EEOC Guidance Updated This Week 9/11/20


I wanted to alert you to an update this week from the EEOC.  As you’re aware, the rules and guidelines with everything surrounding COVID continues to evolve. 

 **It is the employers responsibility to check the CDC and other public health sites (e.g., OSHA, NCDHHS) periodically for any updates to guidelines, and of course, follow the most current guidelines.

 **Make sure you have thoughtful justification before you start singling out an employee and asking only one or two if he/she has symptoms.  Under ADA, the employer should have a “reasonable belief based on objective evidence” that the employee could be sick with COVID.  So, if you observe an employee with a dry cough for days, you could have concern based on the CDC symptoms. 

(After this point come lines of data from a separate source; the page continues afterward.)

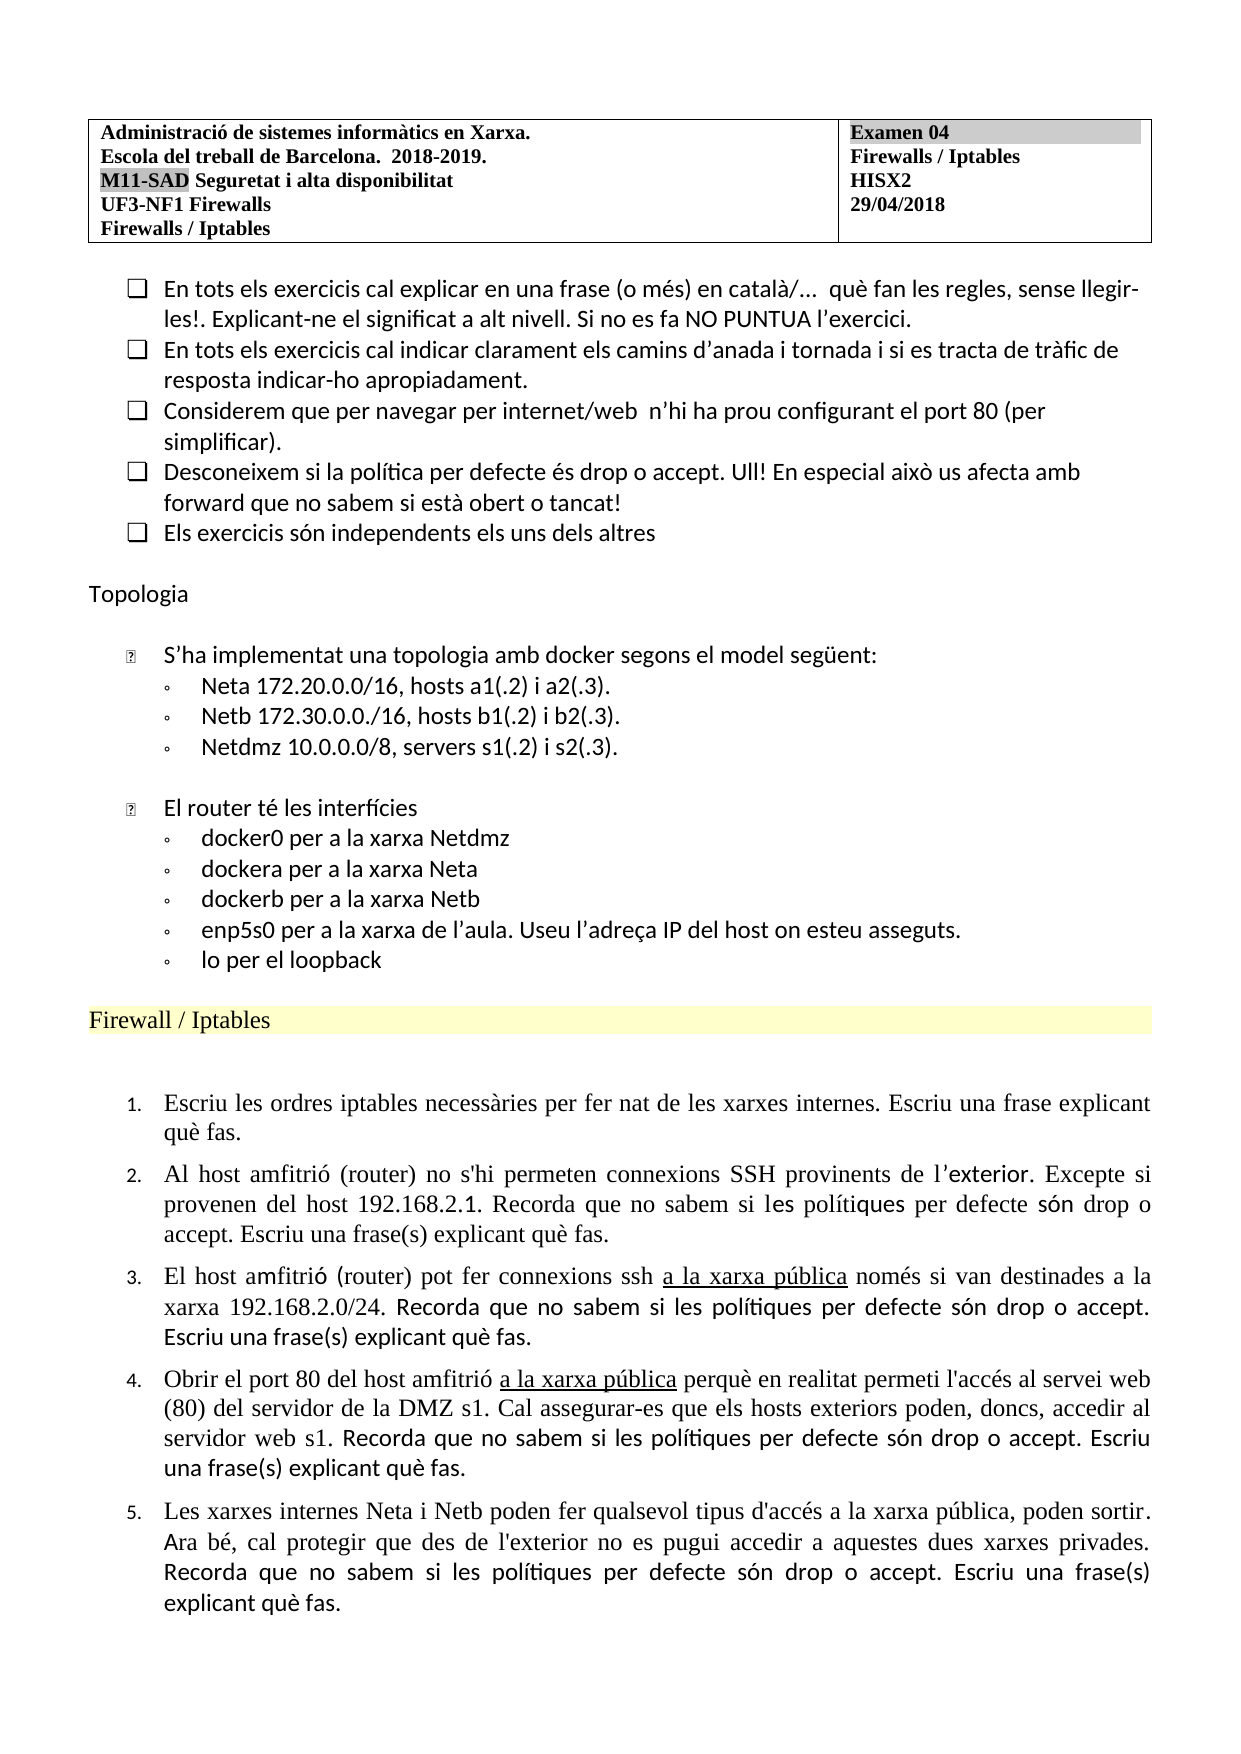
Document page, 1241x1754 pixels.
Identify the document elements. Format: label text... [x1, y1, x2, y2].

text Topologia [89, 578, 1152, 609]
list lo per el loopback [164, 944, 1152, 975]
list Escriu les ordres iptables necessàries per fer nat de les xarxes internes. Escriu una frase explicant què fas. [126, 1088, 1152, 1146]
list Els exercicis són independents els uns dels altres [126, 517, 1152, 548]
text Firewall / Iptables [89, 1006, 1152, 1034]
list El router té les interfícies [126, 792, 1152, 822]
list Les xarxes internes Neta i Netb poden fer qualsevol tipus d'accés a la xarxa pública, poden sortir. Ara bé, cal protegir que des de l'exterior no es pugui accedir a aquestes dues xarxes privades. Recorda que no sabem si les polítiques per defecte són drop o accept. Escriu una frase(s) explicant què fas. [126, 1496, 1152, 1618]
list En tots els exercicis cal indicar clarament els camins d’anada i tornada i si es tracta de tràfic de resposta indicar-ho apropiadament. [126, 334, 1152, 395]
list Neta 172.20.0.0/16, hosts a1(.2) i a2(.3). [164, 670, 1152, 700]
list dockerb per a la xarxa Netb [164, 883, 1152, 914]
list Desconeixem si la política per defecte és drop o accept. Ull! En especial això us afecta amb forward que no sabem si està obert o tancat! [126, 456, 1152, 517]
list Netb 172.30.0.0./16, hosts b1(.2) i b2(.3). [164, 700, 1152, 731]
table_header Administració de sistemes informàtics en Xarxa. Escola del treball de Barcelona. 2018-2019. M11-SAD Seguretat i alta disponibilitat UF3-NF1 Firewalls Firewalls / Iptables [89, 120, 838, 242]
list El host amfitrió (router) pot fer connexions ssh a la xarxa pública només si van destinades a la xarxa 192.168.2.0/24. Recorda que no sabem si les polítiques per defecte són drop o accept. Escriu una frase(s) explicant què fas. [126, 1260, 1152, 1352]
list Al host amfitrió (router) no s'hi permeten connexions SSH provinents de l’exterior. Excepte si provenen del host 192.168.2.1. Recorda que no sabem si les polítiques per defecte són drop o accept. Escriu una frase(s) explicant què fas. [126, 1158, 1152, 1248]
list S’ha implementat una topologia amb docker segons el model següent: [126, 639, 1152, 670]
table_header Examen 04 Firewalls / Iptables HISX2 29/04/2018 [839, 120, 1151, 242]
list Netdmz 10.0.0.0/8, servers s1(.2) i s2(.3). [164, 731, 1152, 761]
list docker0 per a la xarxa Netdmz [164, 822, 1152, 853]
list enp5s0 per a la xarxa de l’aula. Useu l’adreça IP del host on esteu asseguts. [164, 914, 1152, 944]
list dockera per a la xarxa Neta [164, 853, 1152, 883]
list Considerem que per navegar per internet/web n’hi ha prou configurant el port 80 (per simplificar). [126, 395, 1152, 456]
list En tots els exercicis cal explicar en una frase (o més) en català/... què fan les regles, sense llegir-les!. Explicant-ne el significat a alt nivell. Si no es fa NO PUNTUA l’exercici. [126, 273, 1152, 334]
list Obrir el port 80 del host amfitrió a la xarxa pública perquè en realitat permeti l'accés al servei web (80) del servidor de la DMZ s1. Cal assegurar-es que els hosts exteriors poden, doncs, accedir al servidor web s1. Recorda que no sabem si les polítiques per defecte són drop o accept. Escriu una frase(s) explicant què fas. [126, 1364, 1152, 1483]
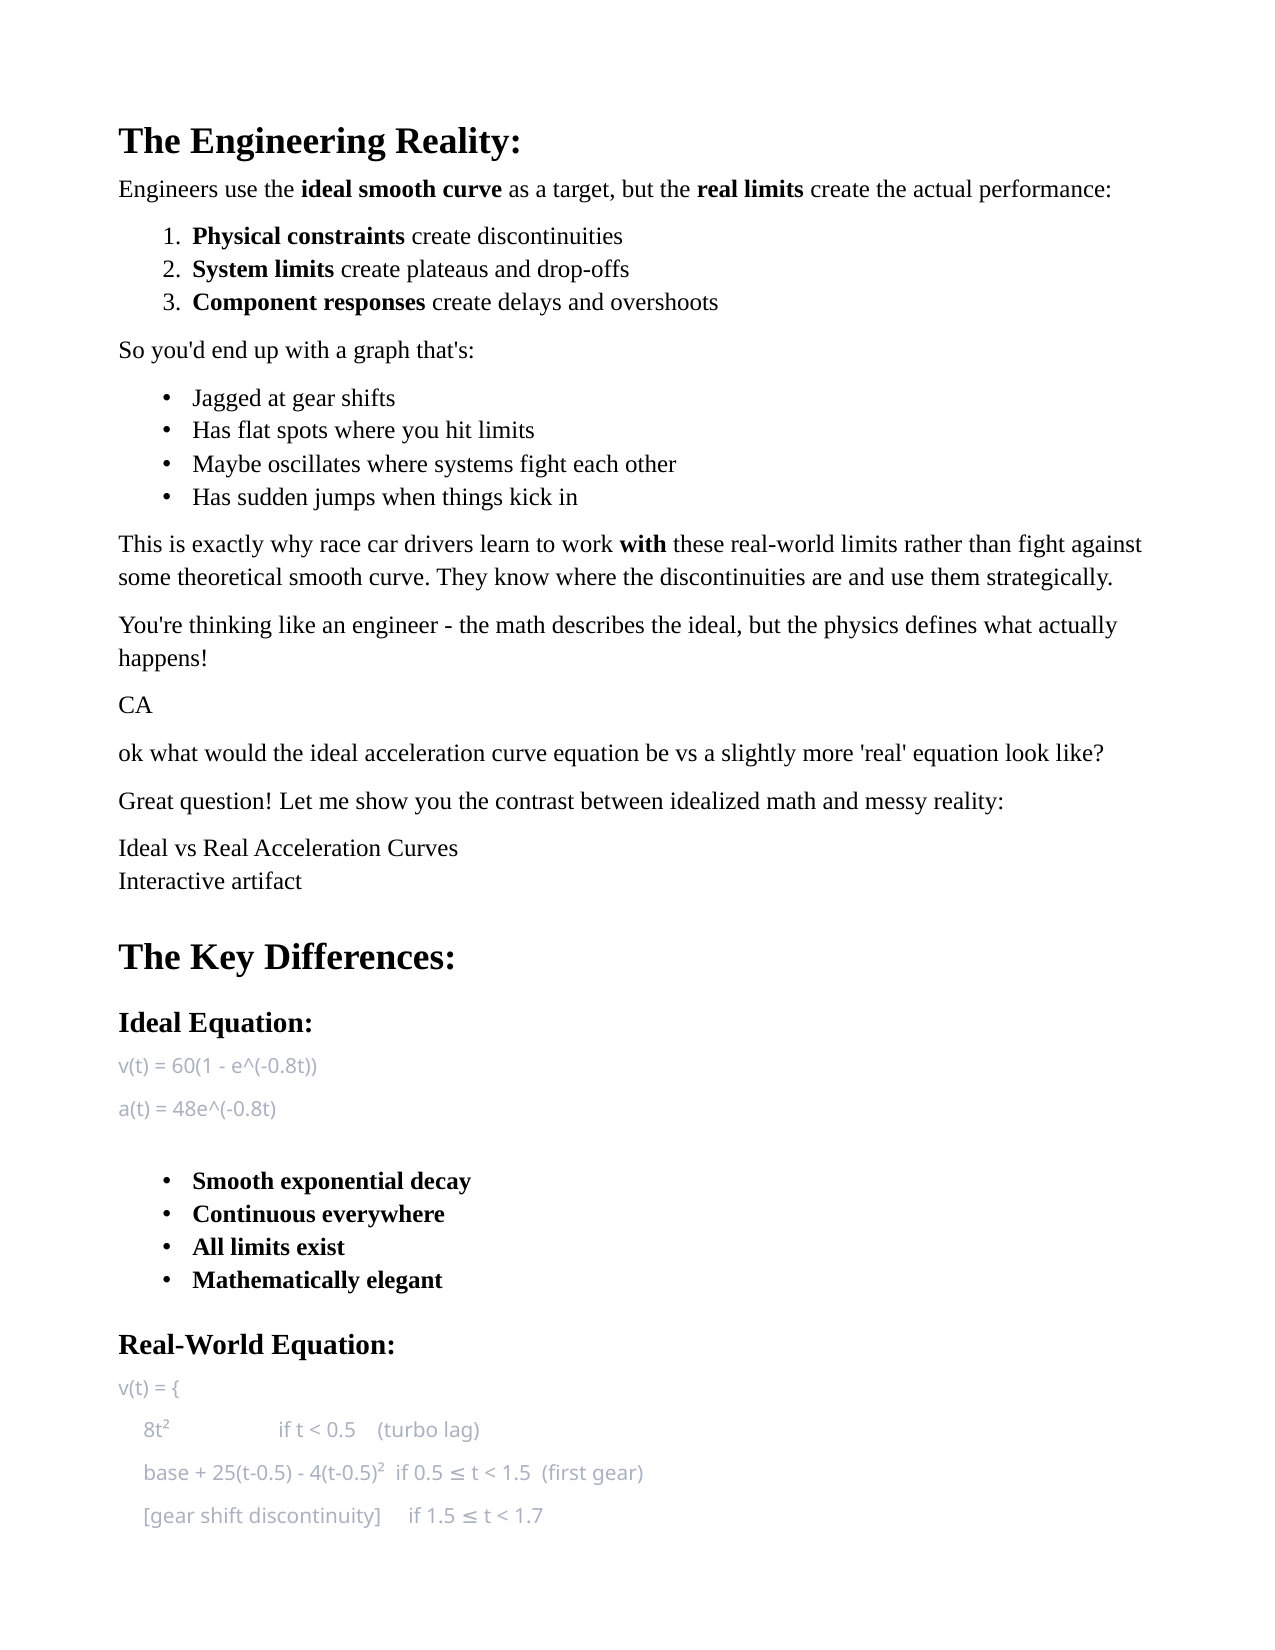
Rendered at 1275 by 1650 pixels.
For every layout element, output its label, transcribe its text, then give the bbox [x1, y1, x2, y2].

list Mathematically elegant [162, 1265, 1157, 1293]
list System limits create plateaus and drop-offs [162, 254, 1157, 283]
text This is exactly why race car drivers learn to work with these real-world limits rather than fight against some theoretical smooth curve. They know where the discontinuities are and use them strategically. [118, 529, 1157, 591]
text v(t) = { [118, 1373, 1157, 1401]
text So you'd end up with a graph that's: [118, 335, 1157, 364]
subtitle Ideal Equation: [118, 1005, 1157, 1038]
list Component responses create delays and overshoots [162, 287, 1157, 316]
text Ideal vs Real Acceleration Curves [118, 833, 1157, 862]
list All limits exist [162, 1232, 1157, 1261]
text ok what would the ideal acceleration curve equation be vs a slightly more 'real' equation look like? [118, 738, 1157, 767]
subtitle The Key Differences: [118, 935, 1157, 978]
text v(t) = 60(1 - e^(-0.8t)) [118, 1051, 1157, 1079]
subtitle Real-World Equation: [118, 1327, 1157, 1361]
text 8t² if t < 0.5 (turbo lag) [118, 1416, 1157, 1444]
list Continuous everywhere [162, 1199, 1157, 1227]
list Smooth exponential decay [162, 1166, 1157, 1194]
list Physical constraints create discontinuities [162, 221, 1157, 250]
text You're thinking like an engineer - the math describes the ideal, but the physics defines what actually happens! [118, 610, 1157, 672]
subtitle The Engineering Reality: [118, 118, 1157, 161]
list Jagged at gear shifts [162, 383, 1157, 411]
list Maybe oscillates where systems fight each other [162, 449, 1157, 477]
text CA [118, 691, 1157, 719]
text Great question! Let me show you the contrast between idealized math and messy reality: [118, 786, 1157, 814]
text a(t) = 48e^(-0.8t) [118, 1094, 1157, 1122]
text base + 25(t-0.5) - 4(t-0.5)² if 0.5 ≤ t < 1.5 (first gear) [118, 1458, 1157, 1487]
text [gear shift discontinuity] if 1.5 ≤ t < 1.7 [118, 1501, 1157, 1530]
text Engineers use the ideal smooth curve as a target, but the real limits create the actual performance: [118, 174, 1157, 202]
list Has sudden jumps when things kick in [162, 482, 1157, 510]
list Has flat spots where you hit limits [162, 416, 1157, 444]
text Interactive artifact [118, 866, 1157, 895]
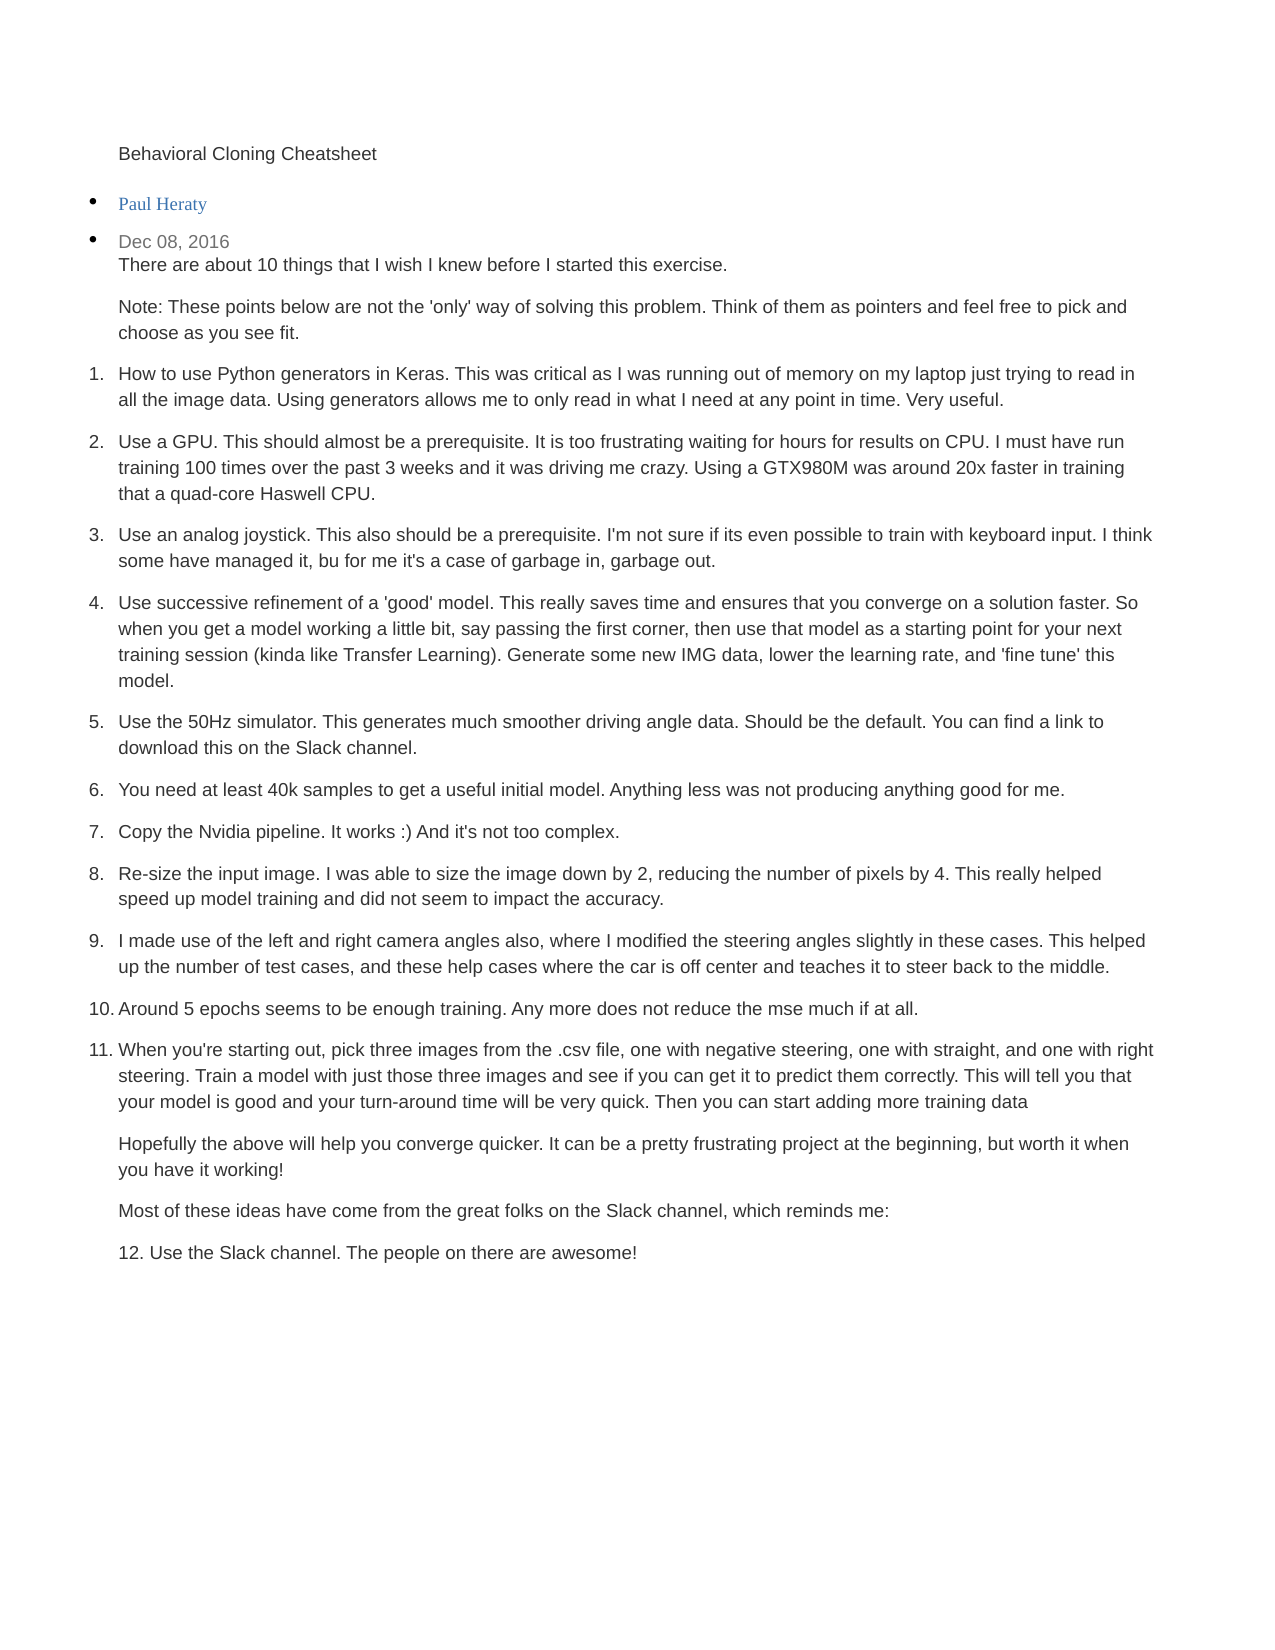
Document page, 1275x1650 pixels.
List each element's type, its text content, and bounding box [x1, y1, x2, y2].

 **As you know, it has been deemed acceptable for employers to test employees for COVID prior to entering the workplace.  The EEOC site reminds us that the ADA does not over rule in this case due to the “direct threat” to the rest of your employees posed by a positive COVID person.  However!  You are also reminded to investigate the rates of false-positives and false-negatives linked to the particular test you choose to use.  And as we know, a negative test one day doesn’t rule out exposure as it could take until day 9 or 11 for one to test positive—this is my understanding.  And…the EEOC includes the following on this page, “A negative test does not mean the employee will not acquire the virus later. Based on guidance from medical and public health authorities, employers should still require–to the greatest extent possible–that employees observe infection control practices (such as social distancing, regular handwashing, and other measures) in the workplace to prevent transmission of COVID-19.”

**Due to GINA, the Genetic Information Nondiscrimination Act, employers may NOT ask employees if a family member has had or is sick with COVID.  This law makes it illegal for employers to delve into the medical history of family members at any level, including COVID.  If you are asking that question on your questionnaire, you might change it to “anyone”  (i.e., “have you been around anyone who has exhibited COVID symptoms or tested positive for COVID in the last fourteen days?).

 **Finally, as it relates to employers who allowed employees to telework and have now, or are thinking about or recalling employees back to one location.  You may have permitted certain essential functions (duties/responsibilities) of an employees position to be placed on hold, or not performed as indicated in the job description.  The Pandemic created an unusual time.  However, now the expectation is that your staff are returning to the office to perform the entirety of their essential functions, which are why the position exists!  Therefore, to allow an employee to continue  to  telework and only complete a portion of his/her job just because it was allowed due to the COVID shutdown is not acceptable.  Caution:  Keep in mind that in some situations of a disability, through the ADA dialogue with the employee; it may be decided that continued telework for a time is a reasonable accommodation.

 So, these were some highlights of the update from the EEOC this week that I thought were very applicable to my Clients and to those businesses with whom I stay in contact. 

 I appreciate my Client, Iconix Metal Works, with whom I spent some time this week training their Leadership Team on a number of HR Related Laws and how to conduct Legal Interviews!